Now, the eminent types listed as translators and
supervisors of this particular publication plus a certain Mrs. Hazel H.
Gorham, who for some reason is omitted from the title page but is
mentioned in the "acknowledgement," have somehow combined forces and
have produced this minimally annotated rather poor translation.
While the burden of the "poverty " of this translation must call heavily
on the recurrent "Japlish" of the book, it must be pointed out that the
title itself is a gross mistranslation. "Rangaku kotohajime"
literally means "Facts about the Beginning[s] of Dutch Studies,"
and no matter how it is stretched simply can not be read as the "Dawn of
Western Science in Japan."
The potential value of a careful translation of
Rangaku kotohajime is certainly high. One can envision using
it in a course on Tokugawa History or having it read by students in a
colloquium in Tokugawa Intellectual History.
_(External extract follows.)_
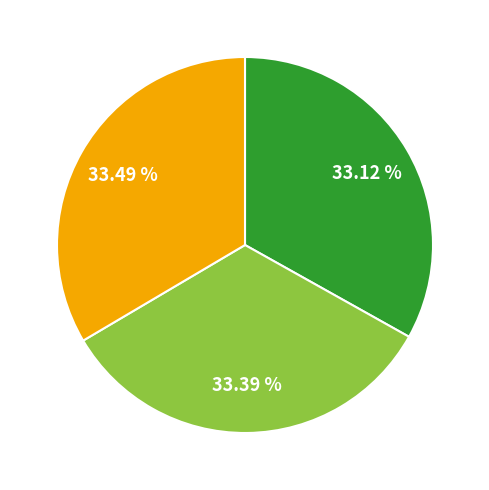

Is there a majority slice in this chart?

No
Nevertheless, this
particular edition is certainly not the choice I would want to make.
Despite the thirty pages of introduction, for example, there is no
serious attempt by any of the multiple authors to explain with scholarly
care the place of Dutch studies in the intellectual milieu of the
Tokugawa Period. Moreover, the overly brief "brief biography" of
Sugita Gempaku by Ogata Tomio reads much like the stilted literal
translation of a typical entry in a Japanese biographical dictionary -
which, in turn, is characteristically in the Chinese tradition of a
compilation of bare facts plus appropriate obeisances to the subject of
the biography.
As for the translation itself, it suffers from all of the
usual errors - omission of articles, mischoice of words, confusion of
singular and plural, etc. - which have long plagued Japanese students of
English. My favorite example (and the selection was not easy) is
on p. 32:
Ryotaku, very much elated, said, "For good purpose, do
not tally,' the proverb says ..."
There are so many marvelous possibilities in this that I
urge each reader to exercise his own judgment as to the intended meaning
of the sentence quoted.
With the truly high level of translation from Japanese to
English we have come to know in the United States, when will Japanese
publishers recognize that the kind of "amusing" efforts which often
caused mocking reactions in the 1930s are no longer valid? We do
need to know much more of the remarkable influence of Dutch studies in
Japan as part of the preparation of the Japanese for the impressive
"modern century" which has only just ended. But surely books like
this one can only be of disservice.
Grant K. Goodman
University of Kansas
[1]
Mori, Koichi (tr.), "Rangaku Kotohajime von Sugita Gempaku (1733-1818),"
Monumenta Nipponica, V (1942), 144-166, 215-236.